● **Brief**
Copy, exactly and without additions, every line in the records below from the one holding "G04 Created by" through the one holding "X130810000Y-92710000D01*", both ends included.

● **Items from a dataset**
== == ==
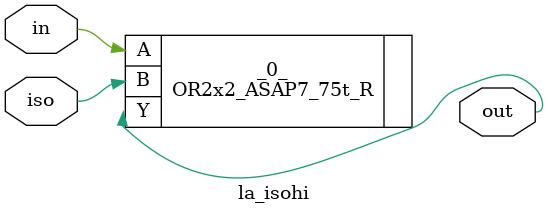
<source format=v>

/* Generated by Yosys 0.37 (git sha1 a5c7f69ed, clang 14.0.0-1ubuntu1.1 -fPIC -Os) */

module la_isohi(iso, in, out);
  input in;
  wire in;
  input iso;
  wire iso;
  output out;
  wire out;
  OR2x2_ASAP7_75t_R _0_ (
    .A(in),
    .B(iso),
    .Y(out)
  );
endmodule

</source>
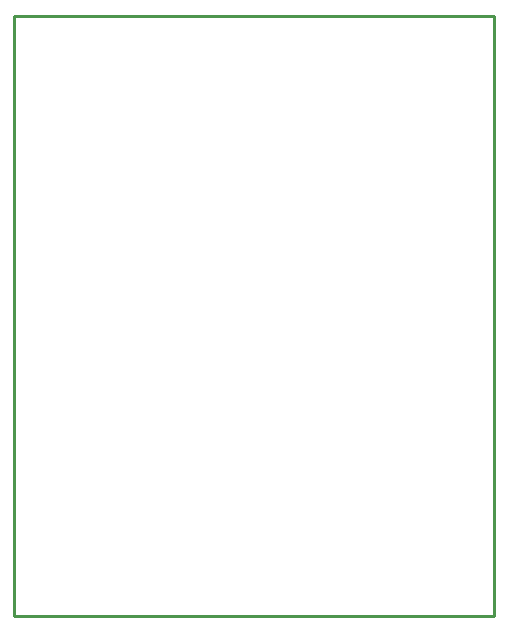
<source format=gbr>
G04 start of page 4 for group 2 idx 2 *
G04 Title: (unknown), outline *
G04 Creator: pcb 4.0.2 *
G04 CreationDate: Thu Jul  2 20:29:10 2020 UTC *
G04 For: ndholmes *
G04 Format: Gerber/RS-274X *
G04 PCB-Dimensions (mil): 3600.00 2000.00 *
G04 PCB-Coordinate-Origin: lower left *
%MOIN*%
%FSLAX25Y25*%
%LNOUTLINE*%
%ADD33C,0.0100*%
G54D33*X0Y200000D02*X160000D01*
Y0D01*
X0D01*
Y200000D01*
M02*

</source>
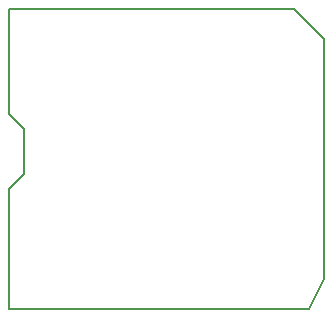
<source format=gbo>
G04 #@! TF.GenerationSoftware,KiCad,Pcbnew,6.0.0-rc1-unknown-r14177-12567c75*
G04 #@! TF.CreationDate,2018-10-23T17:28:43+02:00*
G04 #@! TF.ProjectId,pcbRadon,7063625261646F6E2E6B696361645F70,rev?*
G04 #@! TF.SameCoordinates,Original*
G04 #@! TF.FileFunction,Legend,Bot*
G04 #@! TF.FilePolarity,Positive*
%FSLAX46Y46*%
G04 Gerber Fmt 4.6, Leading zero omitted, Abs format (unit mm)*
G04 Created by KiCad (PCBNEW 6.0.0-rc1-unknown-r14177-12567c75) date Tue 23 Oct 2018 17:28:43 CEST*
%MOMM*%
%LPD*%
G01*
G04 APERTURE LIST*
%ADD10C,0.150000*%
G04 APERTURE END LIST*
D10*
G04 #@! TO.C,U1*
X132080000Y-97790000D02*
X132080000Y-93980000D01*
X132080000Y-93980000D02*
X130810000Y-92710000D01*
X130810000Y-92710000D02*
X130810000Y-83820000D01*
X132080000Y-83820000D02*
X154940000Y-83820000D01*
X154940000Y-83820000D02*
X157480000Y-86360000D01*
X157480000Y-86360000D02*
X157480000Y-106680000D01*
X157480000Y-106680000D02*
X156210000Y-109220000D01*
X156210000Y-109220000D02*
X130810000Y-109220000D01*
X130810000Y-109220000D02*
X130810000Y-99060000D01*
X130810000Y-99060000D02*
X132080000Y-97790000D01*
X130810000Y-83820000D02*
X132080000Y-83820000D01*
G04 #@! TD*
M02*

</source>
== == ==
● **Task output**
G04 Created by KiCad (PCBNEW 6.0.0-rc1-unknown-r14177-12567c75) date Tue 23 Oct 2018 17:28:43 CEST*
%MOMM*%
%LPD*%
G01*
G04 APERTURE LIST*
%ADD10C,0.150000*%
G04 APERTURE END LIST*
D10*
G04 #@! TO.C,U1*
X132080000Y-97790000D02*
X132080000Y-93980000D01*
X132080000Y-93980000D02*
X130810000Y-92710000D01*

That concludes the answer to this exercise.